• _YOUR TASK_
Duplicate every one of the rows below, line for line, changing nothing.

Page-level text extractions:
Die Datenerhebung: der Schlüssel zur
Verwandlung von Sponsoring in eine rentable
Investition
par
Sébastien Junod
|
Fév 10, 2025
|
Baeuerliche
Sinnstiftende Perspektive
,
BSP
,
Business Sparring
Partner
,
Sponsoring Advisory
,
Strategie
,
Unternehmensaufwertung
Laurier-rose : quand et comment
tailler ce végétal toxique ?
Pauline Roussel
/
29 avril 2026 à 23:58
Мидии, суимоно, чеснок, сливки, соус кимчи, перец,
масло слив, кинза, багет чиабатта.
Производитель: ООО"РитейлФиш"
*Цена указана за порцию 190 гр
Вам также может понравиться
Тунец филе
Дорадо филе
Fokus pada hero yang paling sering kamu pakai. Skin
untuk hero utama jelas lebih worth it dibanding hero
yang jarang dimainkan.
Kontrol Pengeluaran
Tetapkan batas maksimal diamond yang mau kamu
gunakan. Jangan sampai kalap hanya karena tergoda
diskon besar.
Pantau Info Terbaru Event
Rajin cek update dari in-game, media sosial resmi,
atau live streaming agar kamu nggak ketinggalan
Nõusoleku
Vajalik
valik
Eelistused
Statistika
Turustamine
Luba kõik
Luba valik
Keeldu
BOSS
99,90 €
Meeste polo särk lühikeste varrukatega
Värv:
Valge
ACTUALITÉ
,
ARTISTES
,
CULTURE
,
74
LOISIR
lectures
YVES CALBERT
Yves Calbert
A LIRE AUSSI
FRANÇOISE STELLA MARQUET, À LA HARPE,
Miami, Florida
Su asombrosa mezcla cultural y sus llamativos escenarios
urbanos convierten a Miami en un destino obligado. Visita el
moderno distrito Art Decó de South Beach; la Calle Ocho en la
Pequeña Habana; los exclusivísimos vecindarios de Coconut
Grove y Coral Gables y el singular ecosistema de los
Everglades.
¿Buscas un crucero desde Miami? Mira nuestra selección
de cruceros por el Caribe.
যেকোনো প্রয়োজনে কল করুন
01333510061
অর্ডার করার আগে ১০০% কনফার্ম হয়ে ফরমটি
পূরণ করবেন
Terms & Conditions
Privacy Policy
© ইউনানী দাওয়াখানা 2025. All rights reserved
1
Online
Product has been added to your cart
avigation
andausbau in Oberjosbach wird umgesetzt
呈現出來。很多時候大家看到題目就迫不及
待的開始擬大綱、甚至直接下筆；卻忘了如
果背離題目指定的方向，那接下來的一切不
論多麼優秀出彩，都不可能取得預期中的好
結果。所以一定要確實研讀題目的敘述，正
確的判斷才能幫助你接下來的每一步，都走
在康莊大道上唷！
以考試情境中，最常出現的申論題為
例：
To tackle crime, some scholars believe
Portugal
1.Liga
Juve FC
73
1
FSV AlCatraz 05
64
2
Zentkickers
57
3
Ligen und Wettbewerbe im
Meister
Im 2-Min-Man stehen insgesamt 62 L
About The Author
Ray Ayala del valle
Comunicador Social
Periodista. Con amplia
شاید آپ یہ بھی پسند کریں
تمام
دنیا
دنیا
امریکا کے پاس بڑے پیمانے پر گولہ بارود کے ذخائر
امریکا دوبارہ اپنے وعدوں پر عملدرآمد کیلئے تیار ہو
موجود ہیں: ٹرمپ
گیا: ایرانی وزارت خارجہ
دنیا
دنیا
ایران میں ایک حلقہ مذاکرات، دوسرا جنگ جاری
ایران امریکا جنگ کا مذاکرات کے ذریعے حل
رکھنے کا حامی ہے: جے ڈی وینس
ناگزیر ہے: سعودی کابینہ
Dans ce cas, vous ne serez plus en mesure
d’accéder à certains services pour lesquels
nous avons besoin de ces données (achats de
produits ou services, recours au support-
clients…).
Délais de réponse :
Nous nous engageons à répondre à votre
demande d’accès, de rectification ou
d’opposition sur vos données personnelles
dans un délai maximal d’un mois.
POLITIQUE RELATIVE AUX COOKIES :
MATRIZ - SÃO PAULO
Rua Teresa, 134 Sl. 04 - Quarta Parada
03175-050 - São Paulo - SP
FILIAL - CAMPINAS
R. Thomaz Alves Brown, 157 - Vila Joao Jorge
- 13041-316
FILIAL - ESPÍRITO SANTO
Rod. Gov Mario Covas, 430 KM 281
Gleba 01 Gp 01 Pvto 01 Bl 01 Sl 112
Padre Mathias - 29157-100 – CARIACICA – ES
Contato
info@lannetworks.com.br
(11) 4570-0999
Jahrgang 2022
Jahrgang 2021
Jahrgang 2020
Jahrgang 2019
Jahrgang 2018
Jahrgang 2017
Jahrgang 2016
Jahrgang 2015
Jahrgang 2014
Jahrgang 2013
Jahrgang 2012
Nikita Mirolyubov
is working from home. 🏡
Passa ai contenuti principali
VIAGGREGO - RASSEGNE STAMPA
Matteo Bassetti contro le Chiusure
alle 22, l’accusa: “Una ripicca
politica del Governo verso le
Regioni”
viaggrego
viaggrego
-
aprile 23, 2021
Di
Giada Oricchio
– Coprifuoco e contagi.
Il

• _EXERCISE ANSWER_
Die Datenerhebung: der Schlüssel zur
Verwandlung von Sponsoring in eine rentable
Investition
par
Sébastien Junod
|
Fév 10, 2025
|
Baeuerliche
Sinnstiftende Perspektive
,
BSP
,
Business Sparring
Partner
,
Sponsoring Advisory
,
Strategie
,
Unternehmensaufwertung
Laurier-rose : quand et comment
tailler ce végétal toxique ?
Pauline Roussel
/
29 avril 2026 à 23:58
Мидии, суимоно, чеснок, сливки, соус кимчи, перец,
масло слив, кинза, багет чиабатта.
Производитель: ООО"РитейлФиш"
*Цена указана за порцию 190 гр
Вам также может понравиться
Тунец филе
Дорадо филе
Fokus pada hero yang paling sering kamu pakai. Skin
untuk hero utama jelas lebih worth it dibanding hero
yang jarang dimainkan.
Kontrol Pengeluaran
Tetapkan batas maksimal diamond yang mau kamu
gunakan. Jangan sampai kalap hanya karena tergoda
diskon besar.
Pantau Info Terbaru Event
Rajin cek update dari in-game, media sosial resmi,
atau live streaming agar kamu nggak ketinggalan
Nõusoleku
Vajalik
valik
Eelistused
Statistika
Turustamine
Luba kõik
Luba valik
Keeldu
BOSS
99,90 €
Meeste polo särk lühikeste varrukatega
Värv:
Valge
ACTUALITÉ
,
ARTISTES
,
CULTURE
,
74
LOISIR
lectures
YVES CALBERT
Yves Calbert
A LIRE AUSSI
FRANÇOISE STELLA MARQUET, À LA HARPE,
Miami, Florida
Su asombrosa mezcla cultural y sus llamativos escenarios
urbanos convierten a Miami en un destino obligado. Visita el
moderno distrito Art Decó de South Beach; la Calle Ocho en la
Pequeña Habana; los exclusivísimos vecindarios de Coconut
Grove y Coral Gables y el singular ecosistema de los
Everglades.
¿Buscas un crucero desde Miami? Mira nuestra selección
de cruceros por el Caribe.
যেকোনো প্রয়োজনে কল করুন
01333510061
অর্ডার করার আগে ১০০% কনফার্ম হয়ে ফরমটি
পূরণ করবেন
Terms & Conditions
Privacy Policy
© ইউনানী দাওয়াখানা 2025. All rights reserved
1
Online
Product has been added to your cart
avigation
andausbau in Oberjosbach wird umgesetzt
呈現出來。很多時候大家看到題目就迫不及
待的開始擬大綱、甚至直接下筆；卻忘了如
果背離題目指定的方向，那接下來的一切不
論多麼優秀出彩，都不可能取得預期中的好
結果。所以一定要確實研讀題目的敘述，正
確的判斷才能幫助你接下來的每一步，都走
在康莊大道上唷！
以考試情境中，最常出現的申論題為
例：
To tackle crime, some scholars believe
Portugal
1.Liga
Juve FC
73
1
FSV AlCatraz 05
64
2
Zentkickers
57
3
Ligen und Wettbewerbe im
Meister
Im 2-Min-Man stehen insgesamt 62 L
About The Author
Ray Ayala del valle
Comunicador Social
Periodista. Con amplia
شاید آپ یہ بھی پسند کریں
تمام
دنیا
دنیا
امریکا کے پاس بڑے پیمانے پر گولہ بارود کے ذخائر
امریکا دوبارہ اپنے وعدوں پر عملدرآمد کیلئے تیار ہو
موجود ہیں: ٹرمپ
گیا: ایرانی وزارت خارجہ
دنیا
دنیا
ایران میں ایک حلقہ مذاکرات، دوسرا جنگ جاری
ایران امریکا جنگ کا مذاکرات کے ذریعے حل
رکھنے کا حامی ہے: جے ڈی وینس
ناگزیر ہے: سعودی کابینہ
Dans ce cas, vous ne serez plus en mesure
d’accéder à certains services pour lesquels
nous avons besoin de ces données (achats de
produits ou services, recours au support-
clients…).
Délais de réponse :
Nous nous engageons à répondre à votre
demande d’accès, de rectification ou
d’opposition sur vos données personnelles
dans un délai maximal d’un mois.
POLITIQUE RELATIVE AUX COOKIES :
MATRIZ - SÃO PAULO
Rua Teresa, 134 Sl. 04 - Quarta Parada
03175-050 - São Paulo - SP
FILIAL - CAMPINAS
R. Thomaz Alves Brown, 157 - Vila Joao Jorge
- 13041-316
FILIAL - ESPÍRITO SANTO
Rod. Gov Mario Covas, 430 KM 281
Gleba 01 Gp 01 Pvto 01 Bl 01 Sl 112
Padre Mathias - 29157-100 – CARIACICA – ES
Contato
info@lannetworks.com.br
(11) 4570-0999
Jahrgang 2022
Jahrgang 2021
Jahrgang 2020
Jahrgang 2019
Jahrgang 2018
Jahrgang 2017
Jahrgang 2016
Jahrgang 2015
Jahrgang 2014
Jahrgang 2013
Jahrgang 2012
Nikita Mirolyubov
is working from home. 🏡
Passa ai contenuti principali
VIAGGREGO - RASSEGNE STAMPA
Matteo Bassetti contro le Chiusure
alle 22, l’accusa: “Una ripicca
politica del Governo verso le
Regioni”
viaggrego
viaggrego
-
aprile 23, 2021
Di
Giada Oricchio
– Coprifuoco e contagi.
Il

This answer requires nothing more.